Sunday, 21 August 2011

Revealing Comments

I was on the phone at my desk in the open plan office, having a conversation with a lady who was waiting for an operation and consequently in some pain. "Oh, poor you," I sympathised. She went into some detail on the nature of the afflicted body part and how frustrating it was waiting for the medical profession to fix it. "Awww," I offered by way of response. And "Oh dear." I made noises indicative of my understanding and empathy.

While I was having this conversation a bad tempered male colleague at a nearby desk muttered "God, she sounds like she's having an orgasm," before gathering up his things and presumably moving to a less distracting part of the building.

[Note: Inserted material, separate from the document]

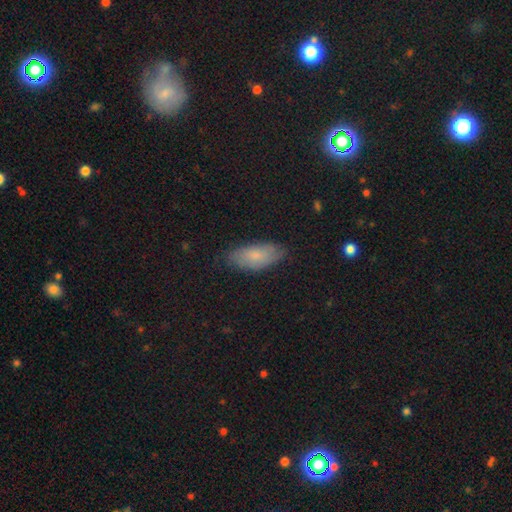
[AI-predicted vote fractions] Overall: smooth (76%). How rounded: in between (86%). Merging: none (79%).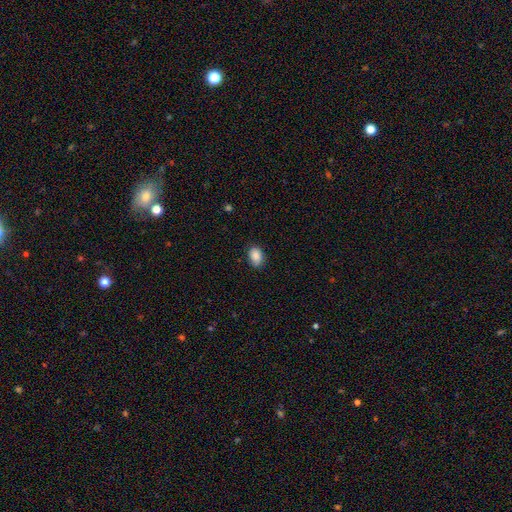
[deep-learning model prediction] smooth_or_featured: smooth (p=0.88) [alt: star or artifact p=0.08]
how_rounded: in between (p=0.78) [alt: round p=0.21]
merging: none (p=0.83) [alt: minor disturbance p=0.14]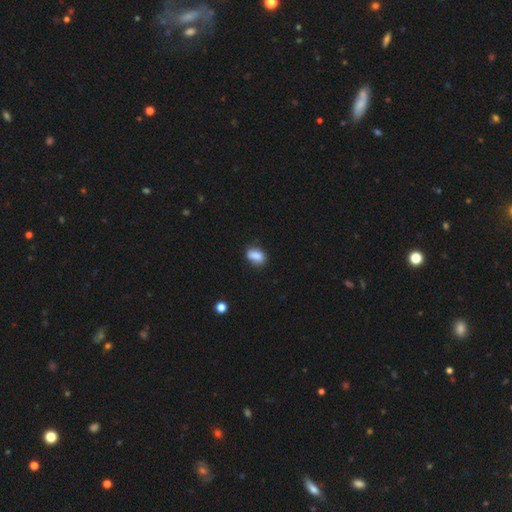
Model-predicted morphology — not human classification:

Leaving aside the whole inappropriateness of this comment, I couldn't help but be amused by the unwittingly high level of intimate detail it revealed. As I later pointed out, I was making sounds of sympathy and concern and if that was what he usually heard, if that was what he thought an orgasm sounded like, then this was a pitiful state of affairs and he had been seriously misled by the women in his life.

Saturday, 6 August 2011

These Pants Aint Big Enough for the Both of Us

It is very difficult to get into my pants unless you happen to be me.

It's not that they are too small or tight. Quite the reverse. They are capacious, roomy, capable of fitting both my plentiful arse and a medium-sized roast chicken within their cotton/lycra confines should I so choose. They are big pants.

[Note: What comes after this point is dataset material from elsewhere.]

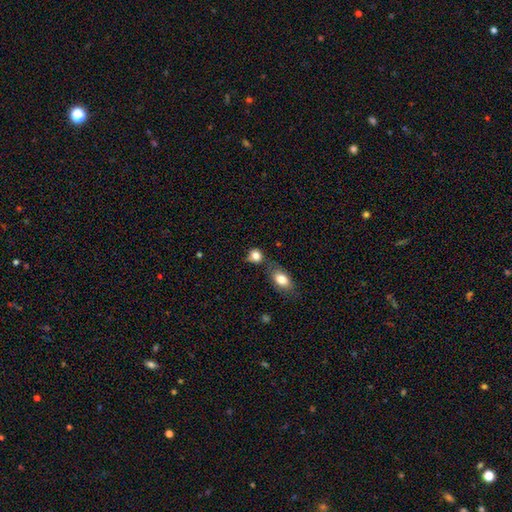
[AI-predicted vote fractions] Overall: smooth (83%). How rounded: round (71%). Merging: none (52%; merger 23%).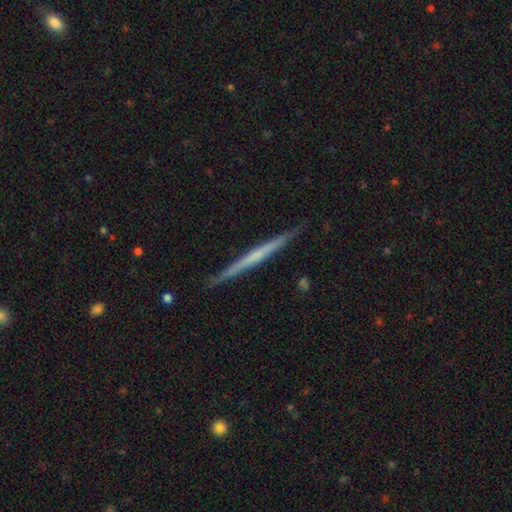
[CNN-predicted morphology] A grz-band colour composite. It shows a featured or disk galaxy (60%) viewed edge-on (98%) with no central bulge (82%). Merging: none (91%).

No, my pants are not going to be accessible for most because of the defensive forcefield surrounding them. An impenetrable barrier of superiority, self-worth, occasional violence and a triple stitched reinforced gusset.

Only the most interesting and determined of adventurers will get into my pants and even then the chances are I've already slipped out of them and into a concrete girdle.

What am I banging on about now, you may wonder? Simply this: the ease of getting into certain people's pants. I marvel at the free and easy nature of those sex bloggers who remove their undergarments for friends, partners, photos and readers with gay abandon. "Dear Mystery Blogger X," writes the enthusiastic reader, "I love your blog. Let's meet in the nearest budget hotel without delay and throw caution, and our pants, to the wind."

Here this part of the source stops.